■ **Problem statement**
Print the records below exactly, from the line containing "2006 | | DNS | |" down to the line containing "The authority for", both lines included, and omit every picture.

[Opening Data records section]

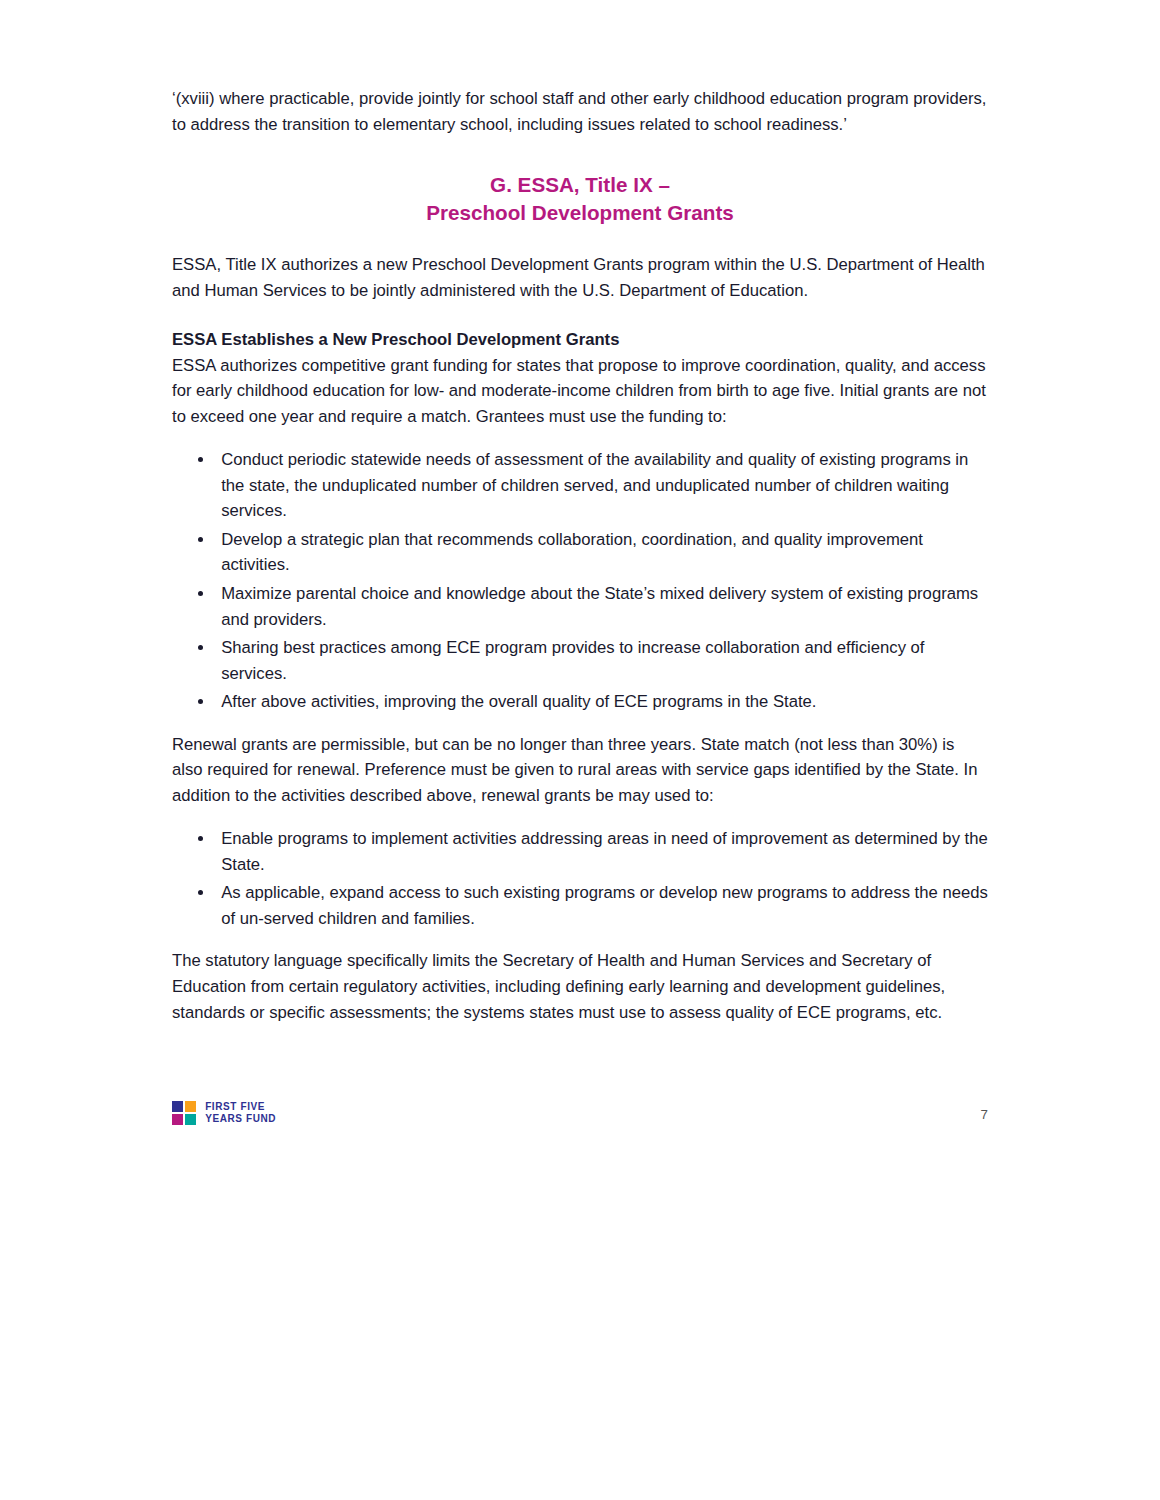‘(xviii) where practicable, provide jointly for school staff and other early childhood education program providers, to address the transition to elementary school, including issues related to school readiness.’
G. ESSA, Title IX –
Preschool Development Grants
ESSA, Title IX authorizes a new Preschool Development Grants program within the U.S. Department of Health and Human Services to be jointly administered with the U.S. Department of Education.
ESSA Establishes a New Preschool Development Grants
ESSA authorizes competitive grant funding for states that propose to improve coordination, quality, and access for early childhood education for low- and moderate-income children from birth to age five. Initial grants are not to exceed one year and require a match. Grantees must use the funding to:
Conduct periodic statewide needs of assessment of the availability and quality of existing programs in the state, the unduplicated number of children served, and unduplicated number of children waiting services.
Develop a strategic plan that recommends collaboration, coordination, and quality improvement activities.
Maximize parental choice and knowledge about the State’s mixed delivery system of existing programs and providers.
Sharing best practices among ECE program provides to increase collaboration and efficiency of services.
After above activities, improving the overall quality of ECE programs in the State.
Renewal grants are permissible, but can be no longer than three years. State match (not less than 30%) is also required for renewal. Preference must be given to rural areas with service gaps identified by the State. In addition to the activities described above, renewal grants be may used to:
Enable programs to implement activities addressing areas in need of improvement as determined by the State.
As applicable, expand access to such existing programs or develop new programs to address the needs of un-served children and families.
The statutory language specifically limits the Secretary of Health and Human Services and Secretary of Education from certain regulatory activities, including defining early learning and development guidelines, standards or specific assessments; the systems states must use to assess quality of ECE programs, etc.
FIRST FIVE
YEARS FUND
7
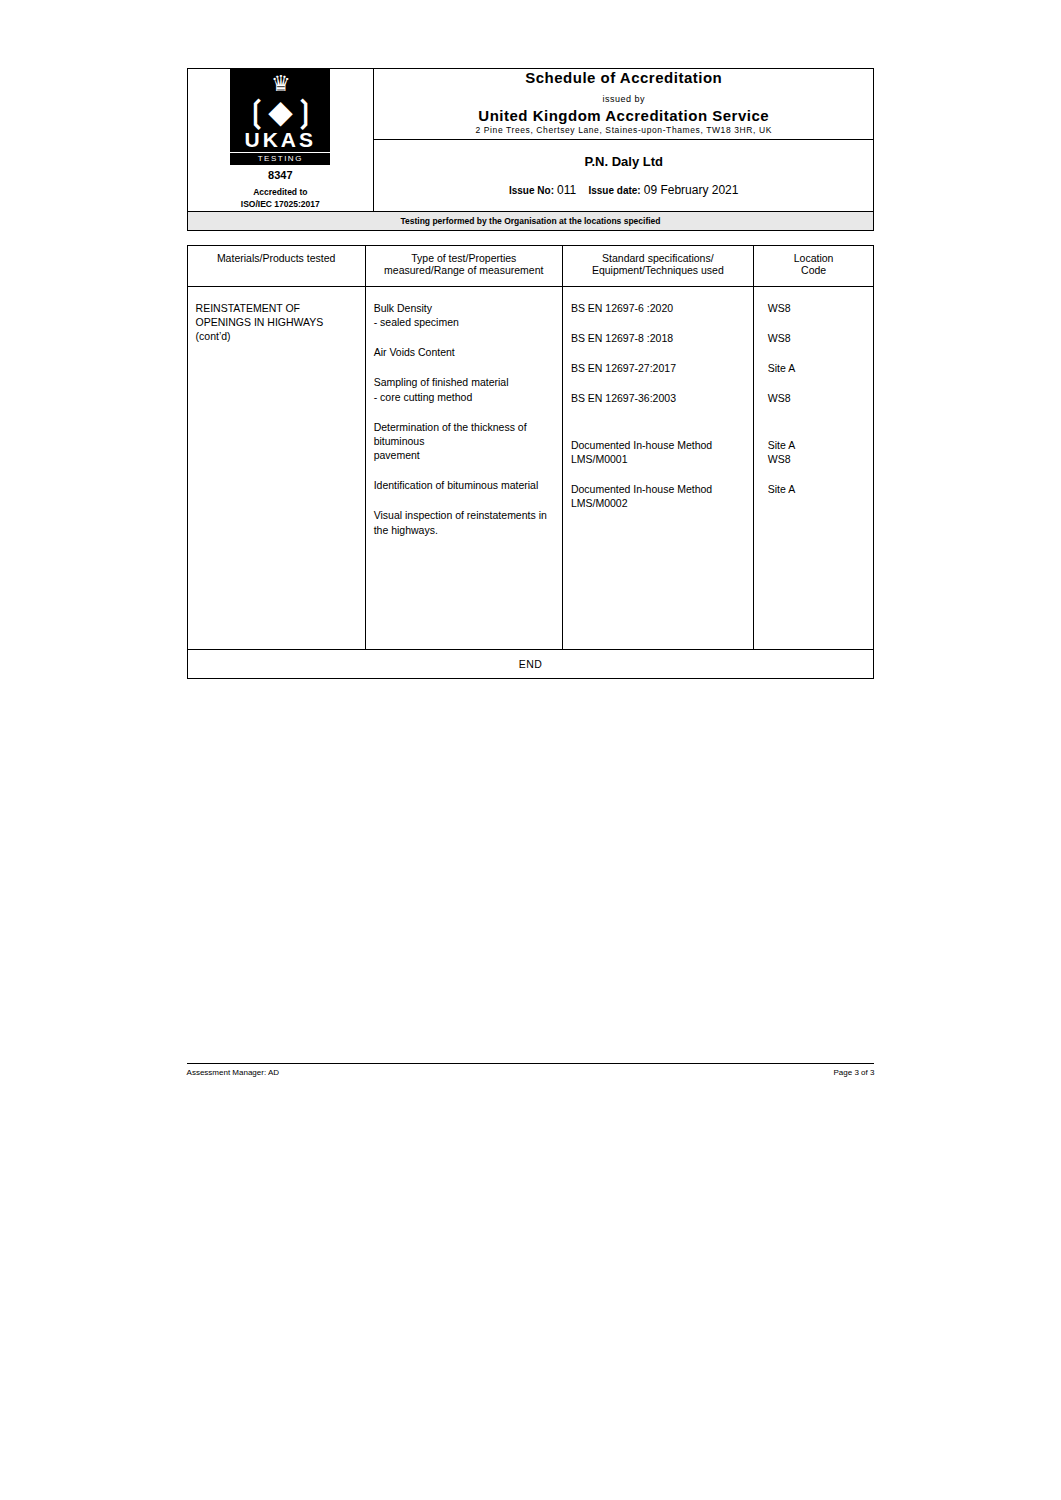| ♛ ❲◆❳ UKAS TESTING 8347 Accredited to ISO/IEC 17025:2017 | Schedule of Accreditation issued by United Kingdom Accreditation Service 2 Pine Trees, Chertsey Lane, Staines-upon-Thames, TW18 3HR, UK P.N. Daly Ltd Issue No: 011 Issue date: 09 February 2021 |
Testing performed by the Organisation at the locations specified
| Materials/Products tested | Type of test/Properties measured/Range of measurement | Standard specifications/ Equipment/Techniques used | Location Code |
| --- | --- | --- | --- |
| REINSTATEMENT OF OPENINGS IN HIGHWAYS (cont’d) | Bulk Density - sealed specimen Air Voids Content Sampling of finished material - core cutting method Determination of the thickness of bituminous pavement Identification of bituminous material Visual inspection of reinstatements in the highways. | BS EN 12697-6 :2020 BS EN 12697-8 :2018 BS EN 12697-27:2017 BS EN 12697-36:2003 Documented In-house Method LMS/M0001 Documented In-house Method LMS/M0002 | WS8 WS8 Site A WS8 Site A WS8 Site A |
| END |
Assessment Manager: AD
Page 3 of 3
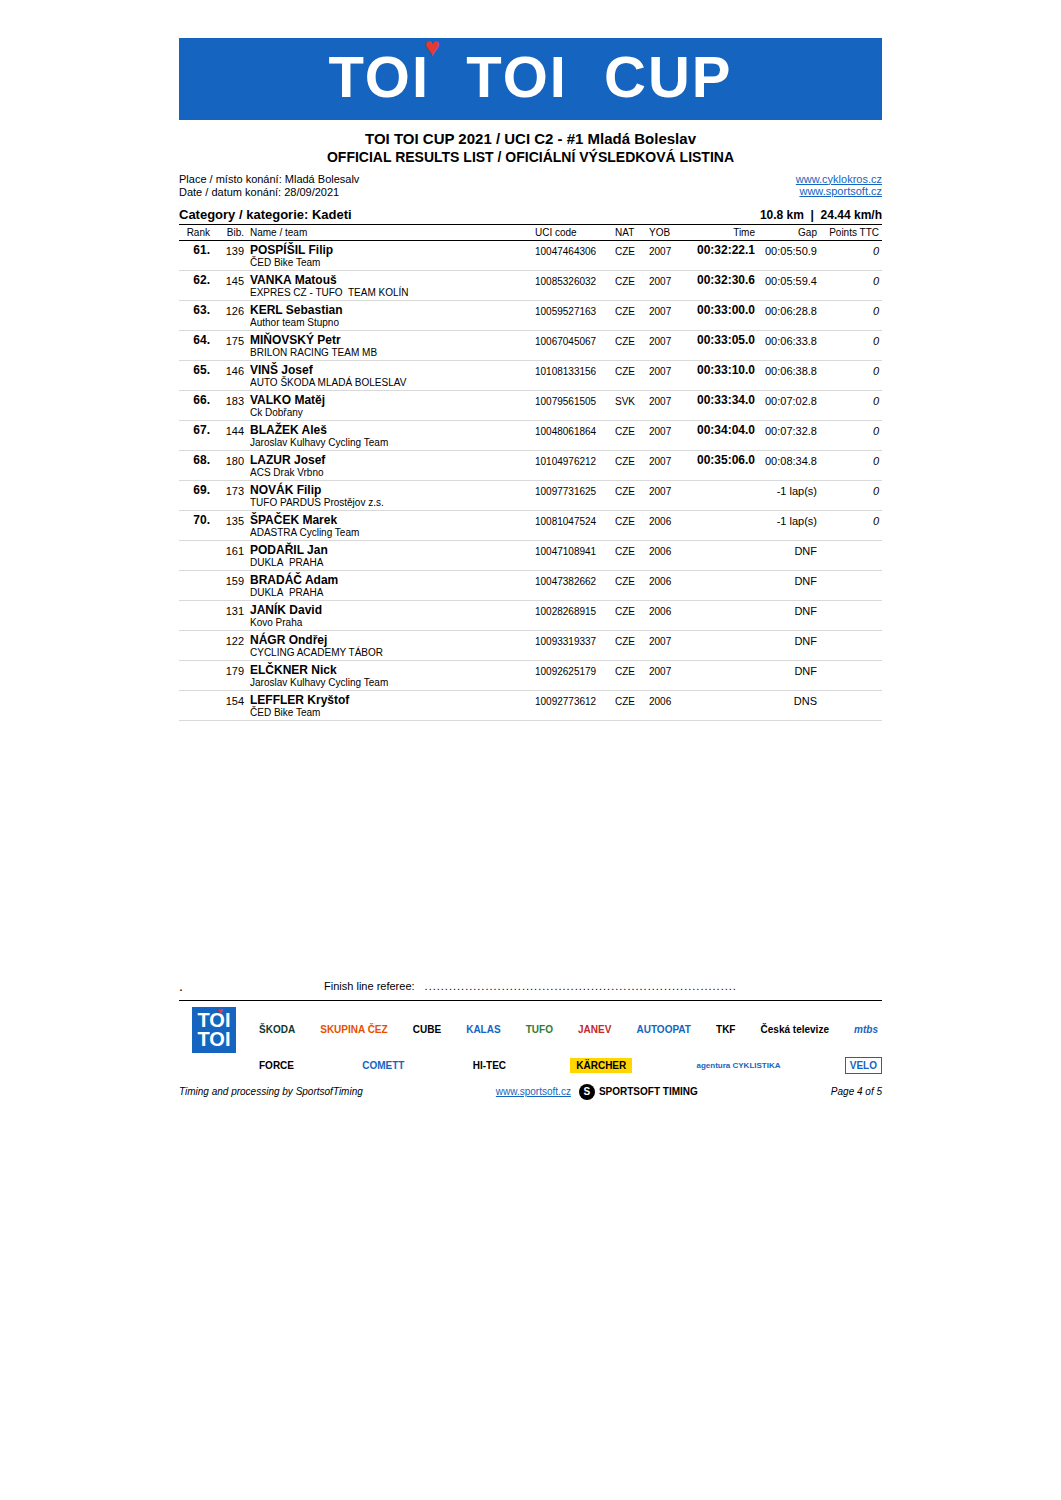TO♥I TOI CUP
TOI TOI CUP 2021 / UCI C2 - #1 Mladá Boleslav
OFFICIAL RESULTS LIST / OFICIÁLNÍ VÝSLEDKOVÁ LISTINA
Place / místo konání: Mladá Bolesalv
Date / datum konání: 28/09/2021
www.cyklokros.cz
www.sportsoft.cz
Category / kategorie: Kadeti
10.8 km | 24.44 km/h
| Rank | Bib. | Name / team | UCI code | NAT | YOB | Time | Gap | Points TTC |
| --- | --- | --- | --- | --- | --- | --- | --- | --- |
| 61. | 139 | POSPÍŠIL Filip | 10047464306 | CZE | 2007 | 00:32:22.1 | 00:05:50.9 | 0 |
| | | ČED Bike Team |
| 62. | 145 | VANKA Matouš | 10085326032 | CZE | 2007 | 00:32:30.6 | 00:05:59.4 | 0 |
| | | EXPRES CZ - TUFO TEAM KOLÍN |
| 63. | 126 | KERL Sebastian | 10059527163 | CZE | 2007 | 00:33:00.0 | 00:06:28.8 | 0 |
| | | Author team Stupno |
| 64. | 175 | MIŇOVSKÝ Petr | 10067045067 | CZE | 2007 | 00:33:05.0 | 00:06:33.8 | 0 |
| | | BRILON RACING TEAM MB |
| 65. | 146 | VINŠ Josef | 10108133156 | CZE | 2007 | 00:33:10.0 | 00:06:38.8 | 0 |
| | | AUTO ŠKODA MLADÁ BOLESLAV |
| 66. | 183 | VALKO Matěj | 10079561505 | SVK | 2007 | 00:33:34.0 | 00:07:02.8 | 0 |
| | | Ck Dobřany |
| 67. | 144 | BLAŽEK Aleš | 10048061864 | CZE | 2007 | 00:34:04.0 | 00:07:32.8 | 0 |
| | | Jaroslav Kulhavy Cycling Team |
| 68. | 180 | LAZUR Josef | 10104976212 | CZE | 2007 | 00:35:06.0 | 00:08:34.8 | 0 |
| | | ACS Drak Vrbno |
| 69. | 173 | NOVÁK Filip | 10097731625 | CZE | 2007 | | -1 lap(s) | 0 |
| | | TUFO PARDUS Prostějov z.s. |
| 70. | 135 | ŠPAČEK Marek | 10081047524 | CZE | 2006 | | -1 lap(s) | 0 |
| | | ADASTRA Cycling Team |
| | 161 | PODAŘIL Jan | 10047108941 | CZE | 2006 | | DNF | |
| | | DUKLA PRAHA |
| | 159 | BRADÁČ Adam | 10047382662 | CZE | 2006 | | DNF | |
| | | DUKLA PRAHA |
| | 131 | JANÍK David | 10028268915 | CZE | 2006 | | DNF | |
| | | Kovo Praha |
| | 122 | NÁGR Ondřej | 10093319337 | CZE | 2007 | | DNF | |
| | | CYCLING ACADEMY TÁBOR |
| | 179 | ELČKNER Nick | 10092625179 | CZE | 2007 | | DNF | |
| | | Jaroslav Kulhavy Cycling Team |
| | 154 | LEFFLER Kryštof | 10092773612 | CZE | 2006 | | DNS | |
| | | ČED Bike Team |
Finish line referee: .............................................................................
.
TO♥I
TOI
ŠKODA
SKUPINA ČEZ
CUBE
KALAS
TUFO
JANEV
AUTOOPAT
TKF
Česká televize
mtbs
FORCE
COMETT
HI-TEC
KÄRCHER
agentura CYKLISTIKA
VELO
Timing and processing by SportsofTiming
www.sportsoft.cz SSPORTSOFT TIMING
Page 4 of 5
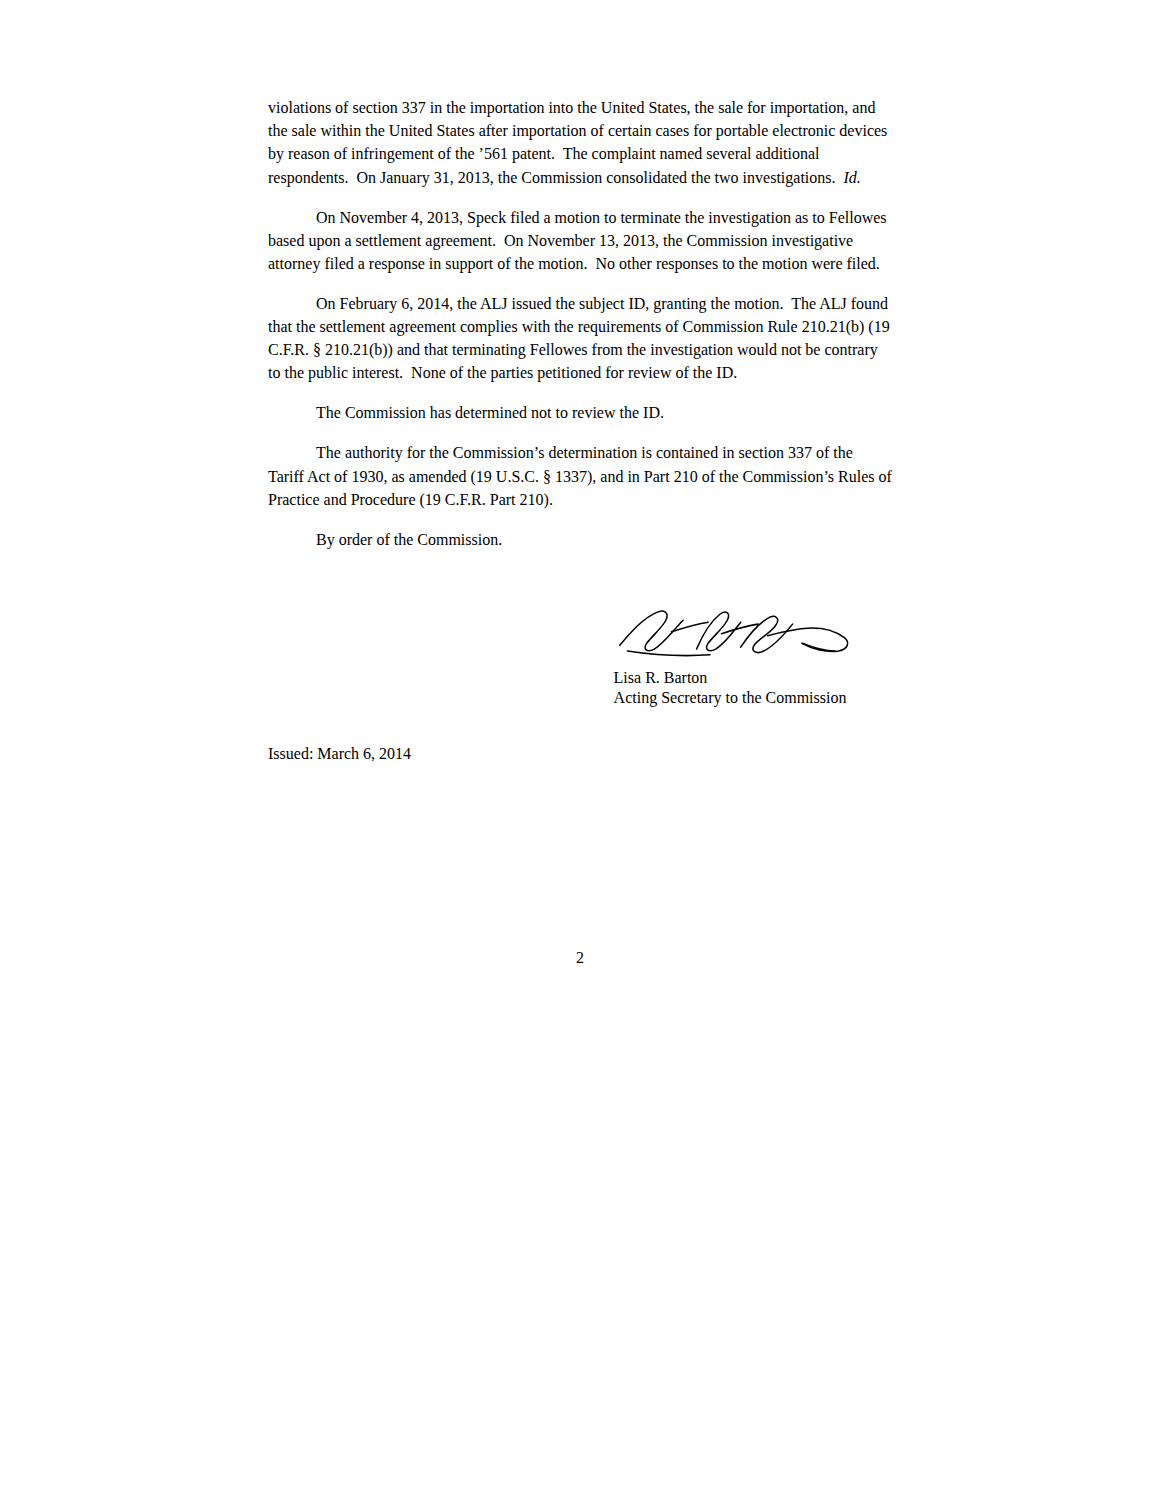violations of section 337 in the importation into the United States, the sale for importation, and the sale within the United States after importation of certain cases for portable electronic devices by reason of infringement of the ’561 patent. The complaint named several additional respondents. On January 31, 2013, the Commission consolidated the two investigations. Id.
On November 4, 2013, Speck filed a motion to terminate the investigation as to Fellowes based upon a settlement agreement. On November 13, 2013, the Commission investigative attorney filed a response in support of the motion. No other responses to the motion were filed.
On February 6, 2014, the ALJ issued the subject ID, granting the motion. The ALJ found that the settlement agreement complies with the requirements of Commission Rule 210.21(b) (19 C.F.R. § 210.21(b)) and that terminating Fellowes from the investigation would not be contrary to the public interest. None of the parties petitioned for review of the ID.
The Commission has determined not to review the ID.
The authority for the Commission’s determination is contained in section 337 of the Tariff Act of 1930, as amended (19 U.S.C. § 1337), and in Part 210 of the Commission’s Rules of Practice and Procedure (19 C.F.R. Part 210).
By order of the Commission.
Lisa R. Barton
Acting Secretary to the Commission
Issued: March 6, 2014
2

[Closing Data records section]

■ **Response**
| | 154 | LEFFLER Kryštof | 10092773612 | CZE | 2006 | | DNS | |
| | | ČED Bike Team |
Finish line referee: .............................................................................
.
TO♥I
TOI
ŠKODA
SKUPINA ČEZ
CUBE
KALAS
TUFO
JANEV
AUTOOPAT
TKF
Česká televize
mtbs
FORCE
COMETT
HI-TEC
KÄRCHER
agentura CYKLISTIKA
VELO
Timing and processing by SportsofTiming
www.sportsoft.cz SSPORTSOFT TIMING
Page 4 of 5
violations of section 337 in the importation into the United States, the sale for importation, and the sale within the United States after importation of certain cases for portable electronic devices by reason of infringement of the ’561 patent. The complaint named several additional respondents. On January 31, 2013, the Commission consolidated the two investigations. Id.
On November 4, 2013, Speck filed a motion to terminate the investigation as to Fellowes based upon a settlement agreement. On November 13, 2013, the Commission investigative attorney filed a response in support of the motion. No other responses to the motion were filed.
On February 6, 2014, the ALJ issued the subject ID, granting the motion. The ALJ found that the settlement agreement complies with the requirements of Commission Rule 210.21(b) (19 C.F.R. § 210.21(b)) and that terminating Fellowes from the investigation would not be contrary to the public interest. None of the parties petitioned for review of the ID.
The Commission has determined not to review the ID.
The authority for the Commission’s determination is contained in section 337 of the Tariff Act of 1930, as amended (19 U.S.C. § 1337), and in Part 210 of the Commission’s Rules of Practice and Procedure (19 C.F.R. Part 210).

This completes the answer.